Part of the issue is that these carotid stents and EPDs are in constant, rapid evolution. A year from now there might be a stent that is better than the stent I might be putting in somebody’s carotid tomorrow. The stents that are available to put in a carotid artery today are all basically the same. They’re all flexible, self expanding stents. On the other hand, some have what we call a closed-cell design and some have an open-cell design. There may be some instances where a closed-cell design might be preferable to an open-cell design and vice versa. We don’t know all of that yet. Even for physicians, this is a very difficult topic because of the rapid pace of technological evolution.

Q. Is it better to remove the plaque through surgery or push it out of the way and trap it through stenting?

That’s part of the debate of what may still need to be learned. But I think that, in general, any method to exclude the plaque from the flow channel of the artery, whether it’s removed with the carotid endarterectomy or trapped and compressed and held out of the flow channel by the scaffolding of the stent, is good.

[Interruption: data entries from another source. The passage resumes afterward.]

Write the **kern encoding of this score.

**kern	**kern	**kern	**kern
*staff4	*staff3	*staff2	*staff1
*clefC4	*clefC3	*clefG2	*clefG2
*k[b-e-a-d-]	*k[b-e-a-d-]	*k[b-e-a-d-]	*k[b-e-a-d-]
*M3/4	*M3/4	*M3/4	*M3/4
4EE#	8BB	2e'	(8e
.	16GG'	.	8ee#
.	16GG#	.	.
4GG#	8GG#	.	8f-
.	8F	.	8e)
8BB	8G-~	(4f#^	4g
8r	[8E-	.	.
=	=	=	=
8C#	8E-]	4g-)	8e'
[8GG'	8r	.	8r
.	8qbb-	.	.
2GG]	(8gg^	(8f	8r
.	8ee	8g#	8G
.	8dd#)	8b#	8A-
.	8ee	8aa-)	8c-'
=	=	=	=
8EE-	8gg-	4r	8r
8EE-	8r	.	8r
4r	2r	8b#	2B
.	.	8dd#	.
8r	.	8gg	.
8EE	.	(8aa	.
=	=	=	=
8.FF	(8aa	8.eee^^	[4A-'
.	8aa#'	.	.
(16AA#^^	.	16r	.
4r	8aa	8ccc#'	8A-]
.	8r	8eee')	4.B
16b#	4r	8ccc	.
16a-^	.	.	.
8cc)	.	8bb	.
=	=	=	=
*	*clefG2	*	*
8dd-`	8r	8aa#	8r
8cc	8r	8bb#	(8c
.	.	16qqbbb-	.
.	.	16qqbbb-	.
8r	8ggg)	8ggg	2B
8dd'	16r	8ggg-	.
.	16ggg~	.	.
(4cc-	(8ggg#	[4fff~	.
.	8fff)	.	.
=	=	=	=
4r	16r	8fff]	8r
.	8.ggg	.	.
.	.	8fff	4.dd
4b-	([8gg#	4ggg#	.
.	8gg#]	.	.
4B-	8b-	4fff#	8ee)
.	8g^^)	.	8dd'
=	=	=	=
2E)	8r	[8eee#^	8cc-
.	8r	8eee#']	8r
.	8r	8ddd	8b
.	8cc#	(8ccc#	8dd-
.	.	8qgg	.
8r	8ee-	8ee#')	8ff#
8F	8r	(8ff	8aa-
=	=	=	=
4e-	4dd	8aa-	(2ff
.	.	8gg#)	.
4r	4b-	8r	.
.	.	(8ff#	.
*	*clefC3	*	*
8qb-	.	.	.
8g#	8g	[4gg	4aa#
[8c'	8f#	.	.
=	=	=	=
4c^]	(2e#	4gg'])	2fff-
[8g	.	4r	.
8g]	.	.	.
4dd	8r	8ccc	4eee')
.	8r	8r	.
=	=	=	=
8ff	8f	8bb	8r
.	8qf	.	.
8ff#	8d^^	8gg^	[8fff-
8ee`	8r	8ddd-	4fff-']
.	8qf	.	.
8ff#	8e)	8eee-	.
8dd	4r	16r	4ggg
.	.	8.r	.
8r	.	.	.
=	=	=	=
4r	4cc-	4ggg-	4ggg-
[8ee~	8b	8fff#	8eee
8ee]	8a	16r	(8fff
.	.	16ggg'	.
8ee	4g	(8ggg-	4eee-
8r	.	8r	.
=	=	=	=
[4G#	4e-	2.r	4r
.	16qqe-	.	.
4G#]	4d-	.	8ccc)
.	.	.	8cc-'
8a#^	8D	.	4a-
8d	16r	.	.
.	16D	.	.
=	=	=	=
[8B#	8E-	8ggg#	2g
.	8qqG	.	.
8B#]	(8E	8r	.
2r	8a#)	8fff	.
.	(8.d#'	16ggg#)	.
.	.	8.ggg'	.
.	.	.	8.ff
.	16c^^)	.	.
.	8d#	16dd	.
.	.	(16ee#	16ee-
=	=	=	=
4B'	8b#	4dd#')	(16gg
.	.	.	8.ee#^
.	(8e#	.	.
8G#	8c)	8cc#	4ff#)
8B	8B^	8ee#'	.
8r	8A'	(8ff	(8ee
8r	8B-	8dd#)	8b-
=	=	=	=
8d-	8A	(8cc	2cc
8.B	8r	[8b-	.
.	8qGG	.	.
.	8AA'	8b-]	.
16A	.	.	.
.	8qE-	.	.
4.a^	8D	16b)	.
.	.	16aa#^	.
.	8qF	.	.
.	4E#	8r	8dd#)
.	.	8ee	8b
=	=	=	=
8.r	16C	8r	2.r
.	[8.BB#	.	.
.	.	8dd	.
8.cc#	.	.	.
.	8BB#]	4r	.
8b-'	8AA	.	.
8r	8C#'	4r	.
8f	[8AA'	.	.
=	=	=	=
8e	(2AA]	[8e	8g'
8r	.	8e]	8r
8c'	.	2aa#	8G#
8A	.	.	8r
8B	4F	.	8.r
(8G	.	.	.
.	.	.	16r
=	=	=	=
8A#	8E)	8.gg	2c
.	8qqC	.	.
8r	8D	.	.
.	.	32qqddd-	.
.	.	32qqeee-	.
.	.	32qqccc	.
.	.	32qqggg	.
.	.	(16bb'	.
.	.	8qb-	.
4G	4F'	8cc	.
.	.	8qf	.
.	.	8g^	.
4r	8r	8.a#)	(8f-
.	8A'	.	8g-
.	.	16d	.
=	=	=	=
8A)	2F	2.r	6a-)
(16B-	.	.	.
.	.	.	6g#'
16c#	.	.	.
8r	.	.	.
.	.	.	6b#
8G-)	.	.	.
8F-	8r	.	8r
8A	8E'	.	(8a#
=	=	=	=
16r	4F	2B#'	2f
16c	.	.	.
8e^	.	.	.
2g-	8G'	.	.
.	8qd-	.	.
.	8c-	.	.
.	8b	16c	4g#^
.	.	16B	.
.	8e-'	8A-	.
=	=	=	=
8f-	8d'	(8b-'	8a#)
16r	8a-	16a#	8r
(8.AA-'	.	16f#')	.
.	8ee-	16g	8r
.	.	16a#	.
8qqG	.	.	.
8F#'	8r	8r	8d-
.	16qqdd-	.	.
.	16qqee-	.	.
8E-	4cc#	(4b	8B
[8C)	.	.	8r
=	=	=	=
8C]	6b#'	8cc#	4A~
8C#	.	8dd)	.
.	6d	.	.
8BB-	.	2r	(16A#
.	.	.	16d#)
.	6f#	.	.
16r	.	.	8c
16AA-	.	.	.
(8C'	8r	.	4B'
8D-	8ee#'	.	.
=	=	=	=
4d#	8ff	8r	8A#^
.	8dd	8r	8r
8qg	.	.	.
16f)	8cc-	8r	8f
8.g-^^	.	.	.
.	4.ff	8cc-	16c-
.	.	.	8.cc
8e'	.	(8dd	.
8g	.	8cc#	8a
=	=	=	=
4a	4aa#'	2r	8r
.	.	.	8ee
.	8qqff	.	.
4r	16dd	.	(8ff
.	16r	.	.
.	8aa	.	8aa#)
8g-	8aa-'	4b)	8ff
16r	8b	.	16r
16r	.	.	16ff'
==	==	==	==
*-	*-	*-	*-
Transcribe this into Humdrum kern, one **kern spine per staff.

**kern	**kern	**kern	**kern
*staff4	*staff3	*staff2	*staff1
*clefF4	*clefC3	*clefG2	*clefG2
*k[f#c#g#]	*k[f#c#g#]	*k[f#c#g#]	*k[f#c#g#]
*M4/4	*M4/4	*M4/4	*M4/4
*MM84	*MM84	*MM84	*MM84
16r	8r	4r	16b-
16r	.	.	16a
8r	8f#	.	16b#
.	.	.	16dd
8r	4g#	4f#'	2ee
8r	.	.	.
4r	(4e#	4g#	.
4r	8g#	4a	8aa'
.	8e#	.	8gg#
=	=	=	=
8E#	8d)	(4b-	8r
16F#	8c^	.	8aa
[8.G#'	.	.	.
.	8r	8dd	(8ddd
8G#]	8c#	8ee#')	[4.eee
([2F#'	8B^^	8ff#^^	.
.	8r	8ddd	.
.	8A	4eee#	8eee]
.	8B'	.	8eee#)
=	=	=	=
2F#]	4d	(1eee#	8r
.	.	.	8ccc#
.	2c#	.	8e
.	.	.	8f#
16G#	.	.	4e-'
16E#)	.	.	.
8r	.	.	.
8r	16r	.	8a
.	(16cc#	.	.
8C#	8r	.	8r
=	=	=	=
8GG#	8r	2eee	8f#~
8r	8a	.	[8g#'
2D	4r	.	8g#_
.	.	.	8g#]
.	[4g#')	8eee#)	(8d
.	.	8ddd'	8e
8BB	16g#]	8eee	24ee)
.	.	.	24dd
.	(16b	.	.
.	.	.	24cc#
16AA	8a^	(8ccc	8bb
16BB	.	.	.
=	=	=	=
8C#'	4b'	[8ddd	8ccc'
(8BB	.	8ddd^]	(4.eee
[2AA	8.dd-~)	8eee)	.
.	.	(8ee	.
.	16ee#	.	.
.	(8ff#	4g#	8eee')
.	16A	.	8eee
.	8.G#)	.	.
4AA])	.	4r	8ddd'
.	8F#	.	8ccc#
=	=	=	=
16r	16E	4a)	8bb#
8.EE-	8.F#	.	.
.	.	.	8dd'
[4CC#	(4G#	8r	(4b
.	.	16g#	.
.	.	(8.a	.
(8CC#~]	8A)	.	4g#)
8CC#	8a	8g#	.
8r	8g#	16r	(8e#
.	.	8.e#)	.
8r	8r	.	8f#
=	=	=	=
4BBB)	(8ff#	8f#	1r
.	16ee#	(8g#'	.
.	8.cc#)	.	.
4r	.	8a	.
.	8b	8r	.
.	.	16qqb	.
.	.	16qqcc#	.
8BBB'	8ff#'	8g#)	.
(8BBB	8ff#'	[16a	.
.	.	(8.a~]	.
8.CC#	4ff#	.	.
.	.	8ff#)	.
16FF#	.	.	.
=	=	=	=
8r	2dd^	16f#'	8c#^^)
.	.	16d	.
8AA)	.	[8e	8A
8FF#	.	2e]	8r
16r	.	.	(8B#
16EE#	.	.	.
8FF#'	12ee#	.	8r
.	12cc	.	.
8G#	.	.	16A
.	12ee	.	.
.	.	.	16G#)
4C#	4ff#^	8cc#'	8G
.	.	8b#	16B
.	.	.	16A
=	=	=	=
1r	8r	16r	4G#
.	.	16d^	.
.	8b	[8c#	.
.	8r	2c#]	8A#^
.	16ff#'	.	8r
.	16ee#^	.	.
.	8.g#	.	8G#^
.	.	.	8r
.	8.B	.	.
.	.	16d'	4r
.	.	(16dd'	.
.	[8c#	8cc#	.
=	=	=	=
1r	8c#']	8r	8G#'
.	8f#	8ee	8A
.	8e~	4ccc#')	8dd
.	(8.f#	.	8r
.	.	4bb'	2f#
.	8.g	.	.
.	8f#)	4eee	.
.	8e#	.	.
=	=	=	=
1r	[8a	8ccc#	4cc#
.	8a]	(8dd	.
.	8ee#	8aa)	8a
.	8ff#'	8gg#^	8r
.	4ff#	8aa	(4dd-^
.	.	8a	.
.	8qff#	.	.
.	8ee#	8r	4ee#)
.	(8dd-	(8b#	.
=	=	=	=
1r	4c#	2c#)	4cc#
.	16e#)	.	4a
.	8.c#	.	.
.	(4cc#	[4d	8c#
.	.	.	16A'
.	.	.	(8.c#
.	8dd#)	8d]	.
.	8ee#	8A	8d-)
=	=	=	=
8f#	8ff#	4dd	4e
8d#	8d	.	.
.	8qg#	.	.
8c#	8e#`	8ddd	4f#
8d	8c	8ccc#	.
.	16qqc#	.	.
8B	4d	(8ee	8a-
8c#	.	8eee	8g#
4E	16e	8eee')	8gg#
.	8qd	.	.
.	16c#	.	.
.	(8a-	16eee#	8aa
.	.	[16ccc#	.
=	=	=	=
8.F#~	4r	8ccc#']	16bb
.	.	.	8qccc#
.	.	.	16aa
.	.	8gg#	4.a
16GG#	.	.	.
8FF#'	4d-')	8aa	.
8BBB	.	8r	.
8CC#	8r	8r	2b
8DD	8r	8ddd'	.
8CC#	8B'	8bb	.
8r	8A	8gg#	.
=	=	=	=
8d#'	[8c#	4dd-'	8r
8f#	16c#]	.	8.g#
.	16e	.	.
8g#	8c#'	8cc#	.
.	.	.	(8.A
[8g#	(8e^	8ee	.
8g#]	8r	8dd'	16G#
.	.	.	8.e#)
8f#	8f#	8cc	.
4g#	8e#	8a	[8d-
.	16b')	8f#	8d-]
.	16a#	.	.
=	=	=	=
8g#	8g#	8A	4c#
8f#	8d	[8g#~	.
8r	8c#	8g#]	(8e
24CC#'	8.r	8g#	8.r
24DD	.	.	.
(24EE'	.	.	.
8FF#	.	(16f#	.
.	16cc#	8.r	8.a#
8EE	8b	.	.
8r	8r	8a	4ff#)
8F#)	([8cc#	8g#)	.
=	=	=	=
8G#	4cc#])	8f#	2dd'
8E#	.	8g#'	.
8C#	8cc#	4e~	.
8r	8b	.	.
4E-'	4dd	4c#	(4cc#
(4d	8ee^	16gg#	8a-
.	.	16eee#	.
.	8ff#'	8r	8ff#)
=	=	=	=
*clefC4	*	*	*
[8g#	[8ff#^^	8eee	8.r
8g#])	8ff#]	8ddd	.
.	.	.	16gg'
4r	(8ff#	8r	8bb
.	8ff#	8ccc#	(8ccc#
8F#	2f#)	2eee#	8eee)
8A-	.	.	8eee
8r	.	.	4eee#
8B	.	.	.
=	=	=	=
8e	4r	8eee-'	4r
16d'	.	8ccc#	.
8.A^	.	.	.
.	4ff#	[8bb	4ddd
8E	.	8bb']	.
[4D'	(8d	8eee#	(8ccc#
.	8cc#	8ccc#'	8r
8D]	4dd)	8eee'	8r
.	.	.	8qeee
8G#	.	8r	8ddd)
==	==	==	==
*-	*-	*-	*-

Those are both effective ways of reducing the risk of stroke.

Q. What is interventional radiology?

In general, interventional radiology is a sub-specialty of radiology that deals with the evaluation of and minimally invasive treatment for various disease states, for example, carotid disease.

An interventional radiologist is a physician who is trained to see, evaluate, consult, recommend and also perform therapy for those patients. It’s comparable to a cardiologist who performs stent procedures, but not open-heart surgery for the heart.